# Betta Plus Chinese Algae eater



## Bonzo (Feb 18, 2010)

I have a 6.5 gallon tank with a Beta and a CAE (about 1 1/2 inches). They are getting along fine.

But the question is I have a good amount of algae, is that enough to feed the CAE, or do I still need to add algae wafters or flake fish food???


----------



## Oldfishlady (Mar 1, 2010)

IMO your tank is not big enough for any other fish and the CAE can get too big and soon its diet will change and it will stop eating algae all together and start sucking the slim coat off the Betta at night........

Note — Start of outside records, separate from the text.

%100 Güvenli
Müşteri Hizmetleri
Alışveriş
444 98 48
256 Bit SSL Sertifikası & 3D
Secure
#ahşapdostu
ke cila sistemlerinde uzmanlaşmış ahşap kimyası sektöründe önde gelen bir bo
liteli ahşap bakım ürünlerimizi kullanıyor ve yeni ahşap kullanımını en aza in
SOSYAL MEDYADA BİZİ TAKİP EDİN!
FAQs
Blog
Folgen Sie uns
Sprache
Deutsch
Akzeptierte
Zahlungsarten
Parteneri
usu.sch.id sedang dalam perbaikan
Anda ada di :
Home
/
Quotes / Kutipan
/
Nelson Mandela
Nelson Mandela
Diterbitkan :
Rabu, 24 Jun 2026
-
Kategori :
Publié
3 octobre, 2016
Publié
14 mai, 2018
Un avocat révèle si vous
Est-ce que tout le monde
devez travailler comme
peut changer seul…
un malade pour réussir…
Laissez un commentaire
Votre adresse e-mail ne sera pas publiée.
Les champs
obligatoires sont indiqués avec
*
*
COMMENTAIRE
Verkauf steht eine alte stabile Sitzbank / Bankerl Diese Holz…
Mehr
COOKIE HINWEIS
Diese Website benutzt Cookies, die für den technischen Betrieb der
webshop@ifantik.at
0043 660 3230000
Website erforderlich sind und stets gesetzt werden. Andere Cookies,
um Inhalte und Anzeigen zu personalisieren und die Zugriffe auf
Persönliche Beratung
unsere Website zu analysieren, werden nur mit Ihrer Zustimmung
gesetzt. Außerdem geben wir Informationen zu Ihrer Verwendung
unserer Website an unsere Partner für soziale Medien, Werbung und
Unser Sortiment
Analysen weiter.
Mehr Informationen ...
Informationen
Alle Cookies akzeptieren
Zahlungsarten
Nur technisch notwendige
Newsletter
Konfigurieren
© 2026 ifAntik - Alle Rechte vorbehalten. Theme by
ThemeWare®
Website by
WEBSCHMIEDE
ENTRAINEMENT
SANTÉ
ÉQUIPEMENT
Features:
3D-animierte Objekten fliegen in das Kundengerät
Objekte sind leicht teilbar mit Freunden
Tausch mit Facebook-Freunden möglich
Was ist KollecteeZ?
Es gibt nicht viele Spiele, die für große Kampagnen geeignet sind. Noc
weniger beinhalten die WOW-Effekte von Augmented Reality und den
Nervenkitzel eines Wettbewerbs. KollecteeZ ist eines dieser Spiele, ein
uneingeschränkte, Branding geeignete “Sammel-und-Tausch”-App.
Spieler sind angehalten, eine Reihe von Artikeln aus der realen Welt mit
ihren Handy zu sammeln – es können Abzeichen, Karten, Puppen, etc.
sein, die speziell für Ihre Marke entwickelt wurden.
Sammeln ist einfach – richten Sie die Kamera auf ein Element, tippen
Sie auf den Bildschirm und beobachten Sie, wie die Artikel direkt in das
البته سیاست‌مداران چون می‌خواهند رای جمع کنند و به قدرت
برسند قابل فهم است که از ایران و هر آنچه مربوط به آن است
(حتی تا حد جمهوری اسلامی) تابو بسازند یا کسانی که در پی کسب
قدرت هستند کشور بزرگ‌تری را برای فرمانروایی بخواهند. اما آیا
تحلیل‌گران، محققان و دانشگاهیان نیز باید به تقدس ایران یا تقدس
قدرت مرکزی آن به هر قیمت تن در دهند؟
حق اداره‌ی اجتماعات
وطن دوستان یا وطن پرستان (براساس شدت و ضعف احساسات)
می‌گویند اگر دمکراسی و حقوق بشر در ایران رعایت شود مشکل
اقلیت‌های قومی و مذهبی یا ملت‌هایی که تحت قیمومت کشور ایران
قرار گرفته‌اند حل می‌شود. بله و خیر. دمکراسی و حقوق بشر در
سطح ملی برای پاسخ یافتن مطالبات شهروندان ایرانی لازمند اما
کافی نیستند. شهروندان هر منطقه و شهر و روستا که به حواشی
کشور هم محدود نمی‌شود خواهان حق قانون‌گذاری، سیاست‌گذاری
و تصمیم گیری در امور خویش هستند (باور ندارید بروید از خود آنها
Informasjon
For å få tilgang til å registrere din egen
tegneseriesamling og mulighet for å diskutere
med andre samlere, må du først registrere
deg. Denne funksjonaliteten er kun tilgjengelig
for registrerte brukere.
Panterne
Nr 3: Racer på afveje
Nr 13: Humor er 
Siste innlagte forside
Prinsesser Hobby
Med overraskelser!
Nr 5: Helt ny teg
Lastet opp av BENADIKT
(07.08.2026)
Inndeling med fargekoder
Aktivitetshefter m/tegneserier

With any algae eating animal-they only eat some types of algae and will starve to death unless they are given supplement feeding-closed systems only offer limited amount of any one type of free range foods and rarely enough to sustain life long term.


----------



## LikeDiscoSuperfly (Oct 18, 2010)

I used to have a CAE in my 30 gallon, and I gave him extra food with what he was eating. He was very friendly and nice when he was little, but when he got older and more mature he turned pretty mean. he would suck on all my angelfish. I found him dead one day, I assume one of my bigger community fish killed him. but maybe you should place your CAE in a larger aquarium, for your Betta and for him. before mine died he was about 6 inches long..


----------



## Adastra (Jun 18, 2010)

I don't really understand why pet stores sell CAEs--it's terribly misleading to the customer to put a cute, innocent looking "algae eater" out on display, when in reality they get quite large and will eventually mature and its appetites will change from algae to the slime coat of your other aquarium inhabitants. A slow-moving fish like a betta has no chance. Return or rehome the CAE as soon as you can.


----------